» WHAT THE TASK ASKS:
Give back, exactly and with nothing else, the lines running from the one that contains "nose: (470, 246)" to the end of the entries below; do not include pictures.

» GIVEN RECORDS:
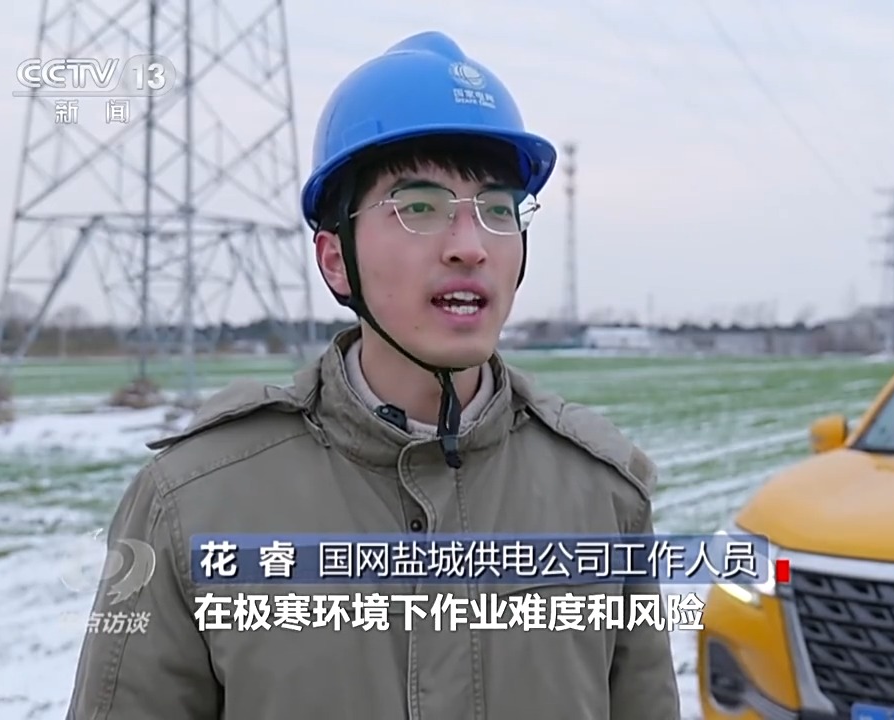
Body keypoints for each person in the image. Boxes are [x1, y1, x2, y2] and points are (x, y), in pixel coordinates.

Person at [64, 30, 681, 720]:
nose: (470, 246)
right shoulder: (195, 500)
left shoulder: (601, 495)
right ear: (335, 260)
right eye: (419, 207)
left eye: (497, 209)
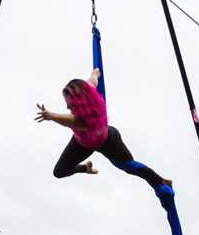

» WORKED SOLUTION:
nose: (470, 246)
right shoulder: (195, 500)
left shoulder: (601, 495)
right ear: (335, 260)
right eye: (419, 207)
left eye: (497, 209)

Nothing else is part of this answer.